The Structural Case for Post-Acute & Managed Care
The Signal in the Noise
This will be a “best ideas” thematic substack providing actionable, highly digestible and high conviction value to investors focused on quality not quantity.
THEMATIC LONG: Healthcare Services (Post-Acute & Managed Care)
Inflection Point: The convergence of the OBBBA "Grandfather Clause" and the M&A thaw
Actionable Tickers: Long PNTG, ADUS, CVS, THC, | Avoid AMN
Duration: +24 months
Implied Upside Range: +25% - 55%
There is a powerful thematic rotation that is currently driving a fundamental re-rating across the Healthcare Services sector, most notably within Post-Acute Care (PAC), Managed Care Organizations (MCOs), and Ambulatory services. For the past three years, these industries have battled a “perfect storm” of wage inflation, regulatory opacity, and post-pandemic utilization volatility, causing capital flight and compressing multiples to 15-year lows.
The storm is over.
Heading into 2026, the operating environment has stabilized, creating a rare window where the strongest operators are consolidating rather than just surviving. The thesis rests on demographic inevitability colliding with a supply-constrained market. The “Silver Tsunami” of aging baby boomers is generating immense pricing power for incumbents who survived the industry shakeout. Simultaneously, the labor market—the single biggest headwind for healthcare margins since 2020—has normalized. Contract labor usage has dropped, creating a “Jaws” effect where revenues are growing significantly faster than expenses. We see pathways to upside scenarios exceeding 50% to 77% for specific names currently misunderstood by the broader market.

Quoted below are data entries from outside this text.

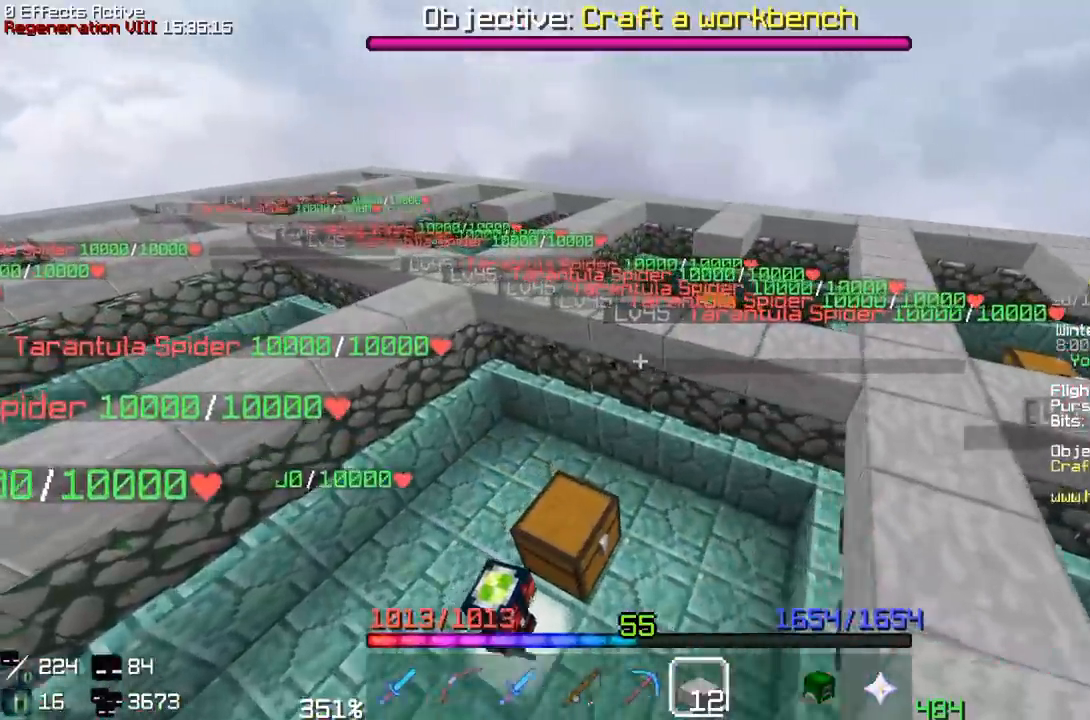
{"keys": [], "mouse": []}
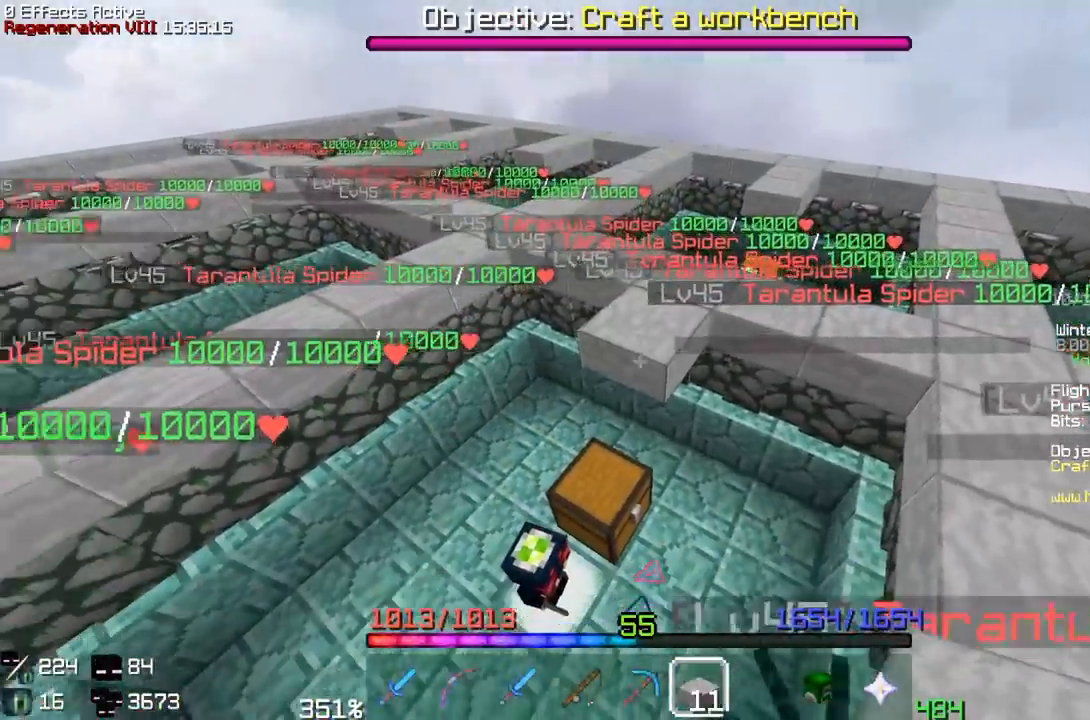
{"keys": ["a", "w"], "mouse": []}
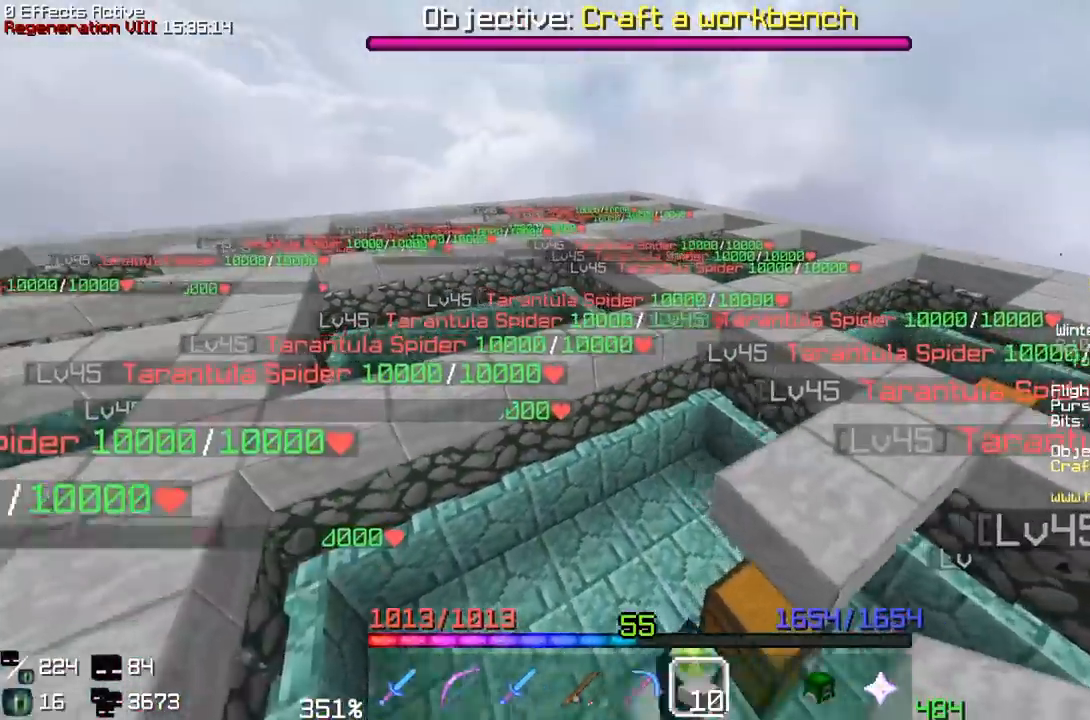
{"keys": ["a", "w"], "mouse": [], "events": []}
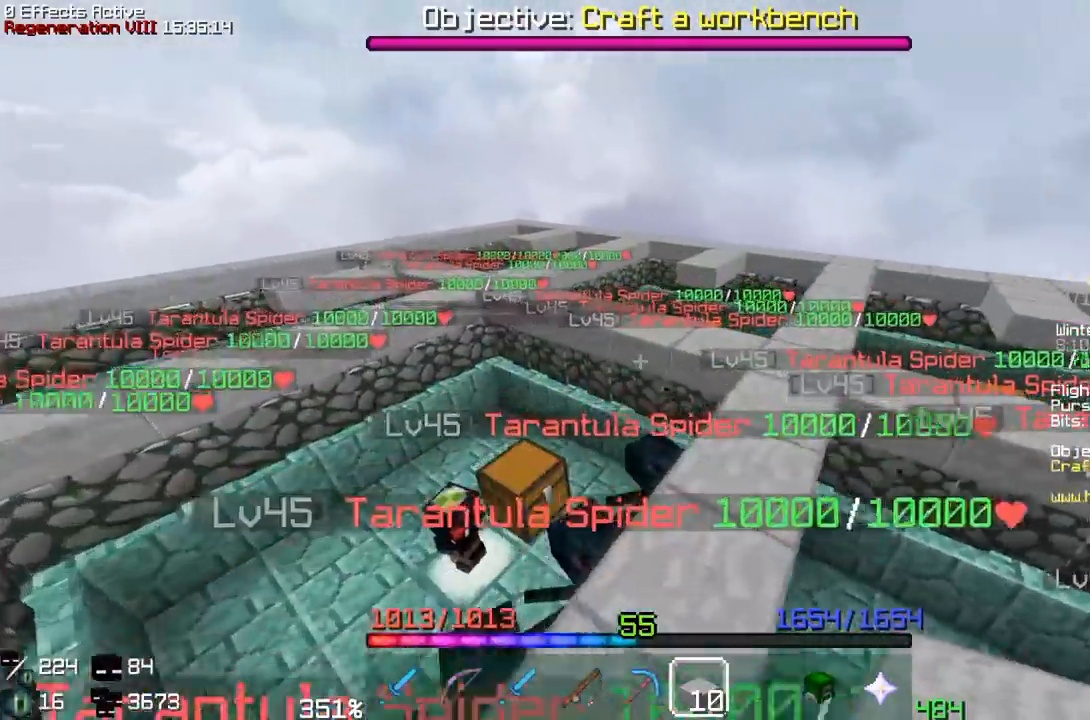
{"keys": [], "mouse": []}
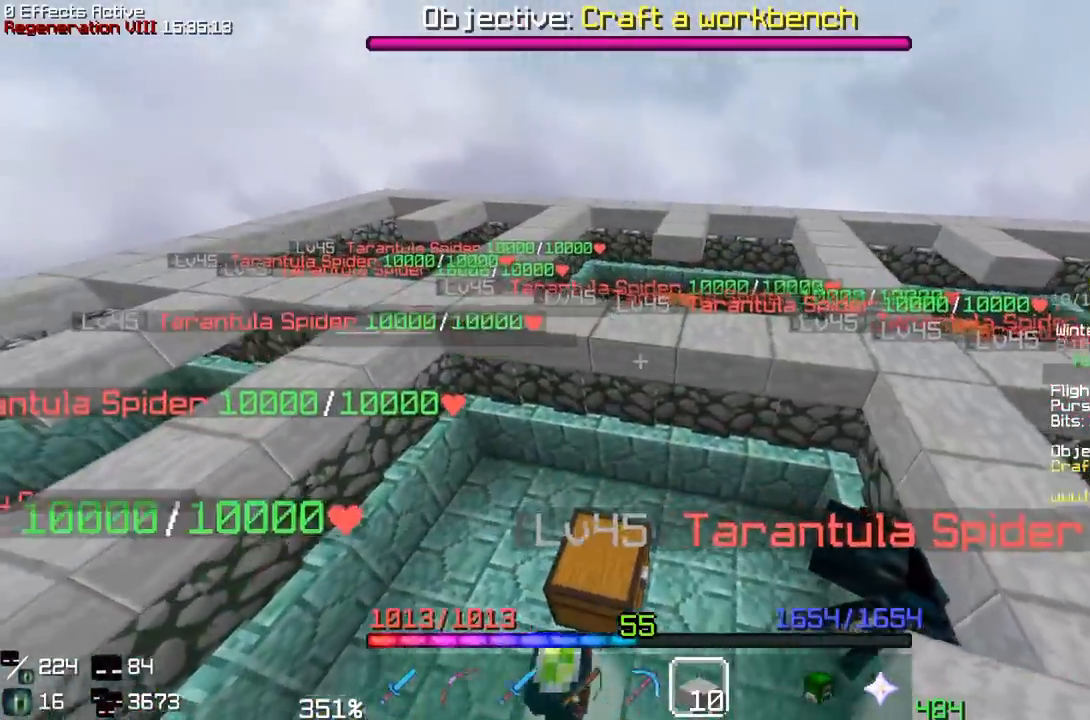
{"keys": [], "mouse": [], "events": [[217, "s", "down"], [450, "s", "up"]]}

Why Now? The 2026 Catalyst Calendar
The concept of a sector “Inflection” is often dismissed as a vague future hope, but the healthcare landscape of early 2026 is being defined by tangible, structural changes rather than speculation. We are witnessing a convergence of legislative finality and capital market stability that has materially de-risked the sector. These are not soft trends; they are hard catalysts occurring right now that provide a clear runway for equity repricing.